### [GIVEN TASK]
In every item below, replace "collection date" with "date collected" and copy the lines with nothing else changed. Leave out the pictures.

### [SUPPLIED DATA]
:::::
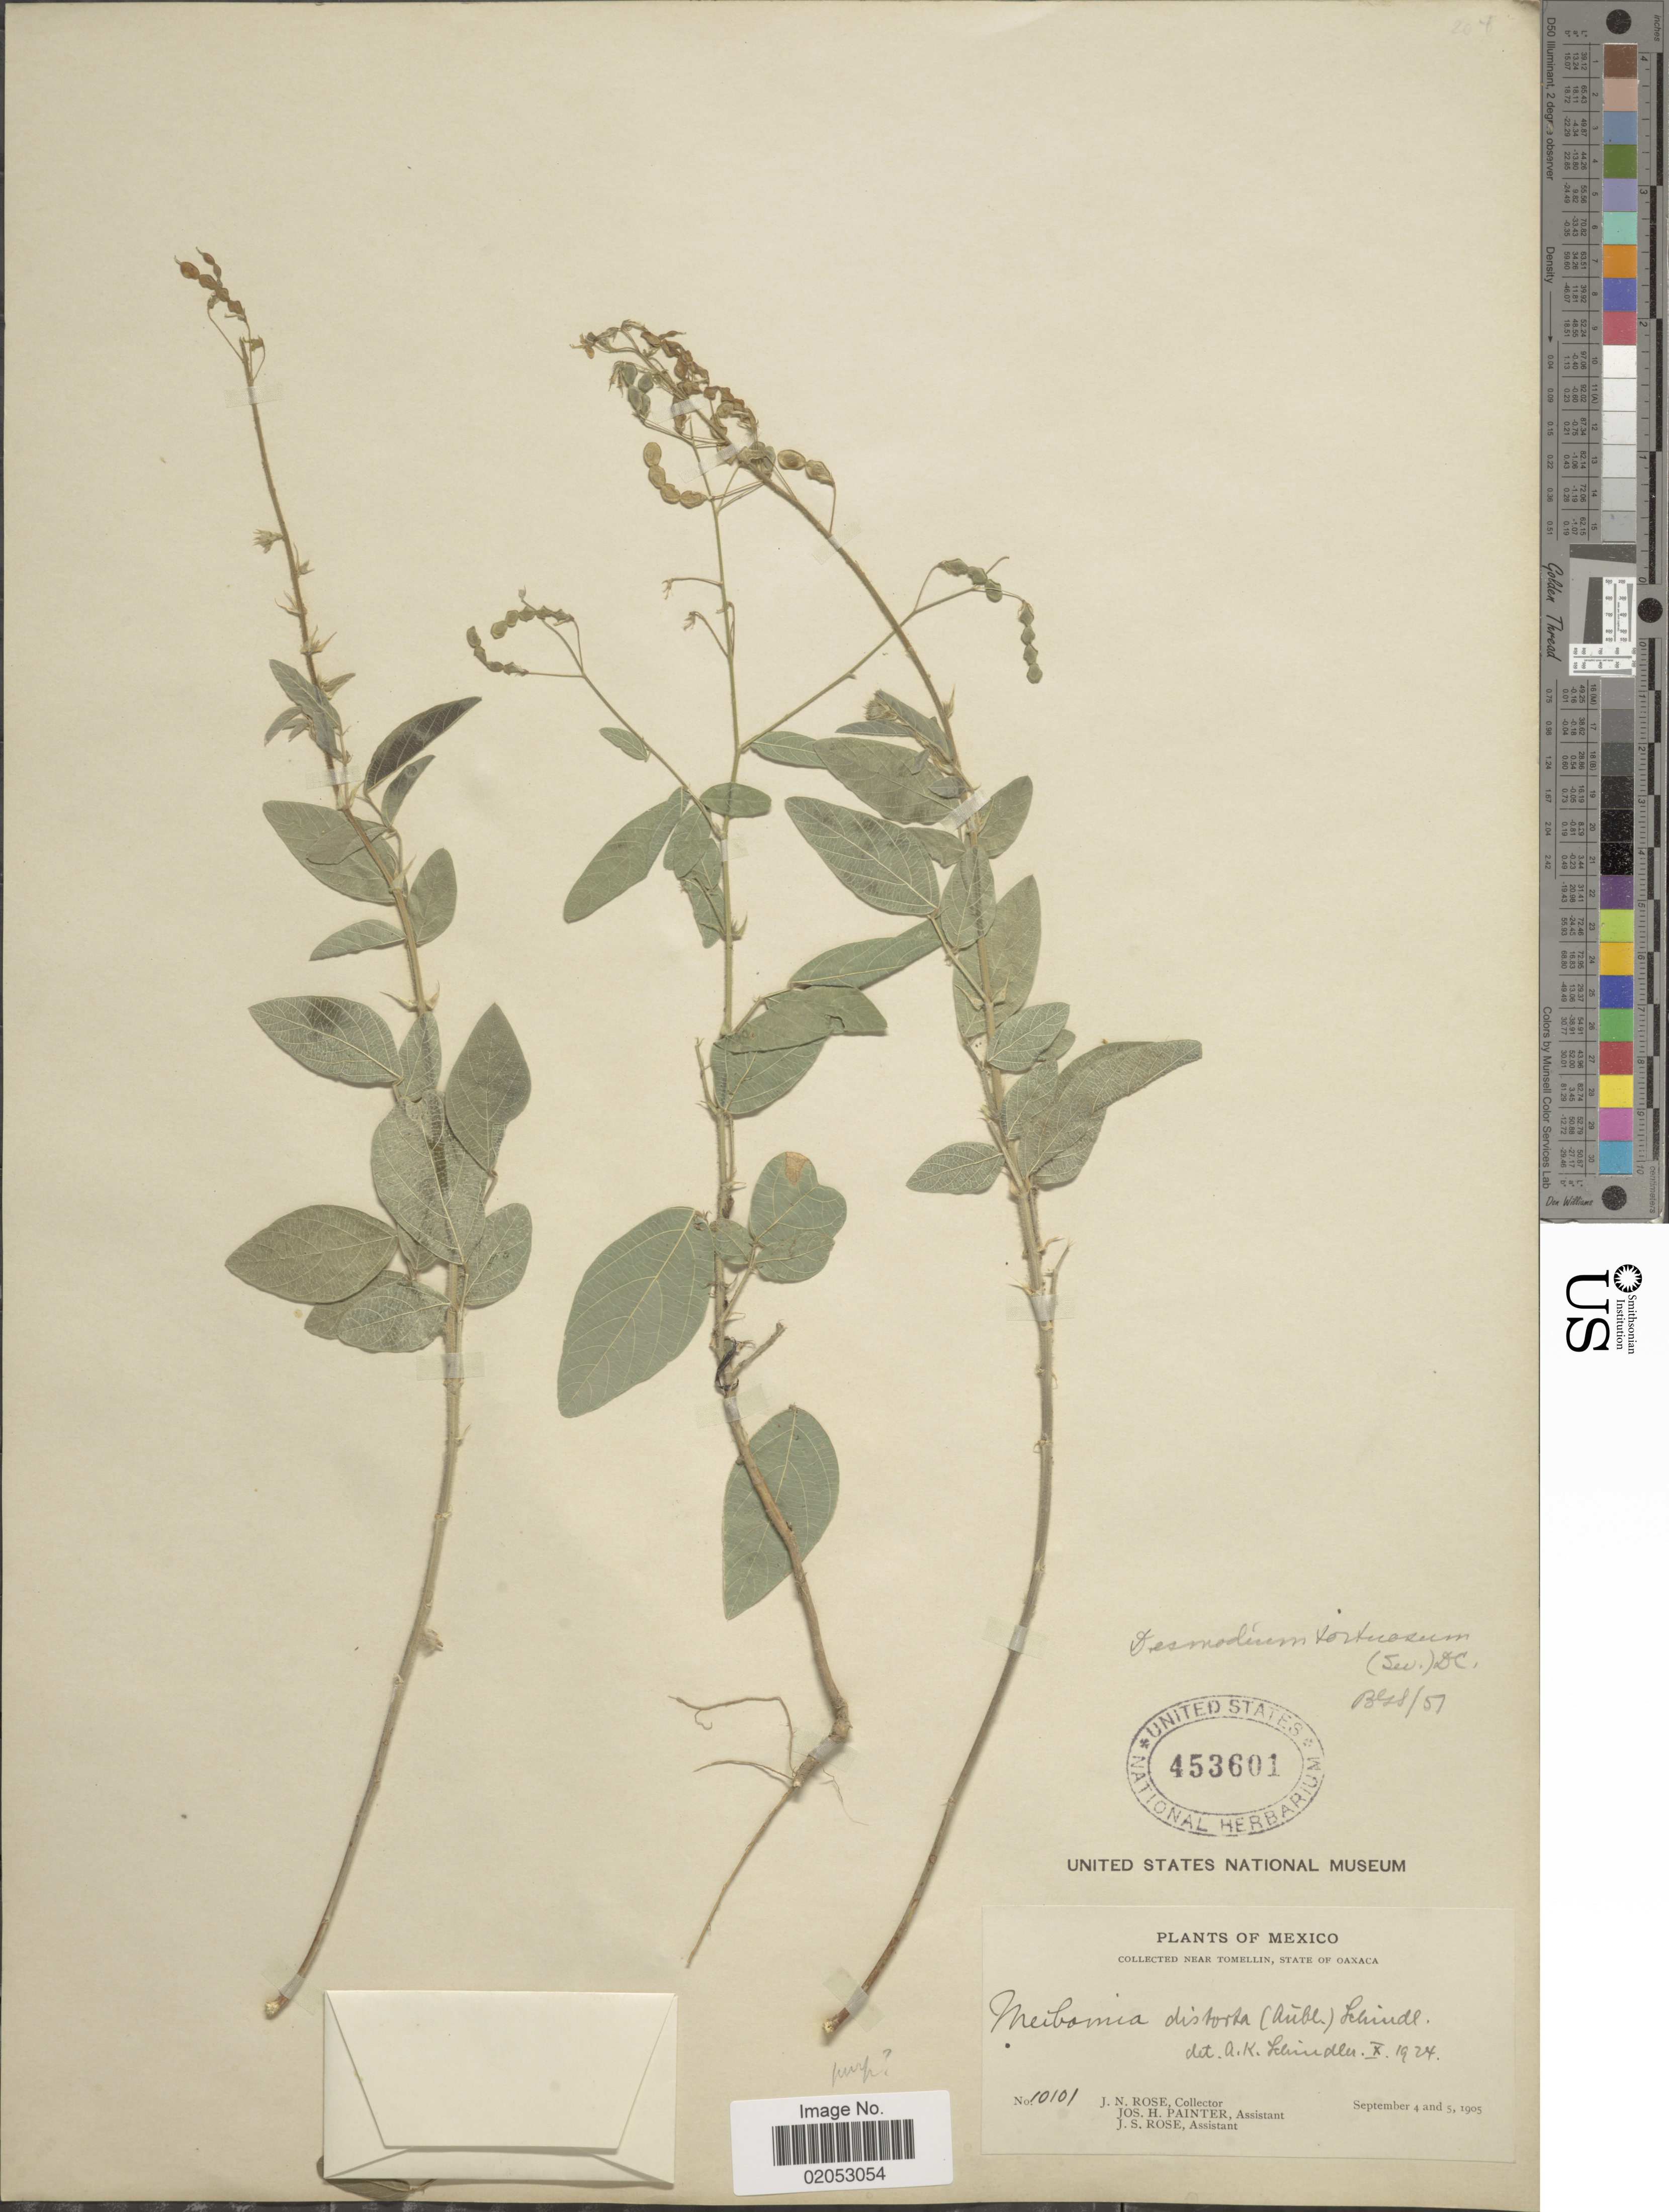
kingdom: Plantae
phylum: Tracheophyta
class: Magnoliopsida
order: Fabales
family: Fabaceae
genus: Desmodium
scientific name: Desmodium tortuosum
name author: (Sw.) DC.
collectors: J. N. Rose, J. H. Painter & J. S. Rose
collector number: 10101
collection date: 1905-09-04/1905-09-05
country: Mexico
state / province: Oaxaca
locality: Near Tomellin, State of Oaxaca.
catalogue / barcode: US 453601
:::::
### [RESULT FOR THIS TASK]
kingdom: Plantae
phylum: Tracheophyta
class: Magnoliopsida
order: Fabales
family: Fabaceae
genus: Desmodium
scientific name: Desmodium tortuosum
name author: (Sw.) DC.
collectors: J. N. Rose, J. H. Painter & J. S. Rose
collector number: 10101
date collected: 1905-09-04/1905-09-05
country: Mexico
state / province: Oaxaca
locality: Near Tomellin, State of Oaxaca.
catalogue / barcode: US 453601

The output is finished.